*YOUR GOAL:*
Take the listing below and print exactly the lines starting at the line containing "0 $1 Rounding radius*" and ending at the line containing "20,1,$1+$1,$4,$5,$6,$7,0*", both ends included, and no others.
○ ○ ○
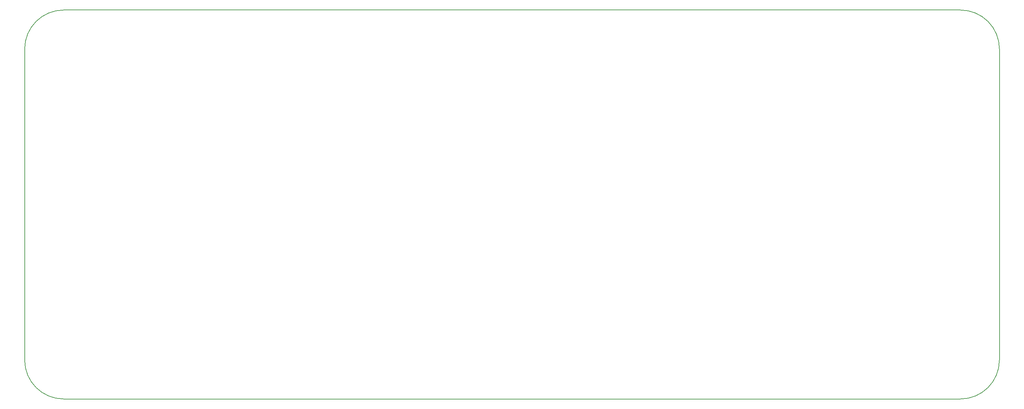
<source format=gm1>
G04 #@! TF.FileFunction,Profile,NP*
%FSLAX46Y46*%
G04 Gerber Fmt 4.6, Leading zero omitted, Abs format (unit mm)*
G04 Created by KiCad (PCBNEW 4.0.5) date 04/17/17 02:57:54*
%MOMM*%
%LPD*%
G01*
G04 APERTURE LIST*
%ADD10C,0.100000*%
%ADD11C,0.150000*%
G04 APERTURE END LIST*
D10*
D11*
X265000000Y-150000000D02*
G75*
G03X275000000Y-140000000I0J10000000D01*
G01*
X275000000Y-60000000D02*
G75*
G03X265000000Y-50000000I-10000000J0D01*
G01*
X25000000Y-140000000D02*
G75*
G03X35000000Y-150000000I10000000J0D01*
G01*
X35000000Y-50000000D02*
G75*
G03X25000000Y-60000000I0J-10000000D01*
G01*
X35000000Y-150000000D02*
X265000000Y-150000000D01*
X275000000Y-60000000D02*
X275000000Y-140000000D01*
X35000000Y-50000000D02*
X265000000Y-50000000D01*
X25000000Y-60000000D02*
X25000000Y-140000000D01*
M02*

</source>
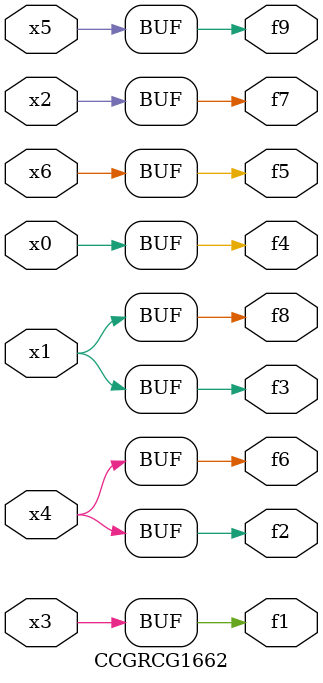
<source format=v>
module CCGRCG1662(
	input x0, x1, x2, x3, x4, x5, x6,
	output f1, f2, f3, f4, f5, f6, f7, f8, f9
);
	assign f1 = x3;
	assign f2 = x4;
	assign f3 = x1;
	assign f4 = x0;
	assign f5 = x6;
	assign f6 = x4;
	assign f7 = x2;
	assign f8 = x1;
	assign f9 = x5;
endmodule

</source>
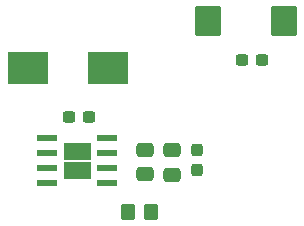
<source format=gtp>
G04 #@! TF.GenerationSoftware,KiCad,Pcbnew,(6.0.1)*
G04 #@! TF.CreationDate,2022-06-09T14:01:23-07:00*
G04 #@! TF.ProjectId,Regulator_5V_rev1_2,52656775-6c61-4746-9f72-5f35565f7265,1.2*
G04 #@! TF.SameCoordinates,Original*
G04 #@! TF.FileFunction,Paste,Top*
G04 #@! TF.FilePolarity,Positive*
%FSLAX46Y46*%
G04 Gerber Fmt 4.6, Leading zero omitted, Abs format (unit mm)*
G04 Created by KiCad (PCBNEW (6.0.1)) date 2022-06-09 14:01:23*
%MOMM*%
%LPD*%
G01*
G04 APERTURE LIST*
G04 Aperture macros list*
%AMRoundRect*
0 Rectangle with rounded corners*
0 $1 Rounding radius*
0 $2 $3 $4 $5 $6 $7 $8 $9 X,Y pos of 4 corners*
0 Add a 4 corners polygon primitive as box body*
4,1,4,$2,$3,$4,$5,$6,$7,$8,$9,$2,$3,0*
0 Add four circle primitives for the rounded corners*
1,1,$1+$1,$2,$3*
1,1,$1+$1,$4,$5*
1,1,$1+$1,$6,$7*
1,1,$1+$1,$8,$9*
0 Add four rect primitives between the rounded corners*
20,1,$1+$1,$2,$3,$4,$5,0*
20,1,$1+$1,$4,$5,$6,$7,0*
20,1,$1+$1,$6,$7,$8,$9,0*
20,1,$1+$1,$8,$9,$2,$3,0*%
G04 Aperture macros list end*
%ADD10C,0.100000*%
%ADD11RoundRect,0.250000X-0.875000X-1.025000X0.875000X-1.025000X0.875000X1.025000X-0.875000X1.025000X0*%
%ADD12RoundRect,0.237500X-0.300000X-0.237500X0.300000X-0.237500X0.300000X0.237500X-0.300000X0.237500X0*%
%ADD13R,1.778000X0.533400*%
%ADD14RoundRect,0.250000X-0.475000X0.337500X-0.475000X-0.337500X0.475000X-0.337500X0.475000X0.337500X0*%
%ADD15RoundRect,0.250000X0.350000X0.450000X-0.350000X0.450000X-0.350000X-0.450000X0.350000X-0.450000X0*%
%ADD16R,3.500000X2.700000*%
%ADD17RoundRect,0.237500X-0.237500X0.300000X-0.237500X-0.300000X0.237500X-0.300000X0.237500X0.300000X0*%
G04 APERTURE END LIST*
D10*
X135467750Y-92454500D02*
X135467750Y-93804500D01*
X135467750Y-93804500D02*
X137667750Y-93804500D01*
X137667750Y-93804500D02*
X137667750Y-92454500D01*
X137667750Y-92454500D02*
X135467750Y-92454500D01*
G36*
X137667750Y-93804500D02*
G01*
X135467750Y-93804500D01*
X135467750Y-92454500D01*
X137667750Y-92454500D01*
X137667750Y-93804500D01*
G37*
X137667750Y-93804500D02*
X135467750Y-93804500D01*
X135467750Y-92454500D01*
X137667750Y-92454500D01*
X137667750Y-93804500D01*
X135467750Y-90904500D02*
X135467750Y-92254500D01*
X135467750Y-92254500D02*
X137667750Y-92254500D01*
X137667750Y-92254500D02*
X137667750Y-90904500D01*
X137667750Y-90904500D02*
X135467750Y-90904500D01*
G36*
X137667750Y-92254500D02*
G01*
X135467750Y-92254500D01*
X135467750Y-90904500D01*
X137667750Y-90904500D01*
X137667750Y-92254500D01*
G37*
X137667750Y-92254500D02*
X135467750Y-92254500D01*
X135467750Y-90904500D01*
X137667750Y-90904500D01*
X137667750Y-92254500D01*
D11*
X147676000Y-80518000D03*
X154076000Y-80518000D03*
D12*
X150521500Y-83820000D03*
X152246500Y-83820000D03*
D13*
X134002350Y-90449500D03*
X134002350Y-91719500D03*
X134002350Y-92989500D03*
X134002350Y-94259500D03*
X139133150Y-94259500D03*
X139133150Y-92989500D03*
X139133150Y-91719500D03*
X139133150Y-90449500D03*
D14*
X144590000Y-91476500D03*
X144590000Y-93551500D03*
D15*
X142850000Y-96750000D03*
X140850000Y-96750000D03*
D12*
X135857500Y-88640000D03*
X137582500Y-88640000D03*
D16*
X139200000Y-84500000D03*
X132400000Y-84500000D03*
D17*
X146690000Y-91451500D03*
X146690000Y-93176500D03*
D14*
X142340000Y-91466500D03*
X142340000Y-93541500D03*
M02*

</source>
○ ○ ○
*OUTPUT FOR THIS TASK:*
0 $1 Rounding radius*
0 $2 $3 $4 $5 $6 $7 $8 $9 X,Y pos of 4 corners*
0 Add a 4 corners polygon primitive as box body*
4,1,4,$2,$3,$4,$5,$6,$7,$8,$9,$2,$3,0*
0 Add four circle primitives for the rounded corners*
1,1,$1+$1,$2,$3*
1,1,$1+$1,$4,$5*
1,1,$1+$1,$6,$7*
1,1,$1+$1,$8,$9*
0 Add four rect primitives between the rounded corners*
20,1,$1+$1,$2,$3,$4,$5,0*
20,1,$1+$1,$4,$5,$6,$7,0*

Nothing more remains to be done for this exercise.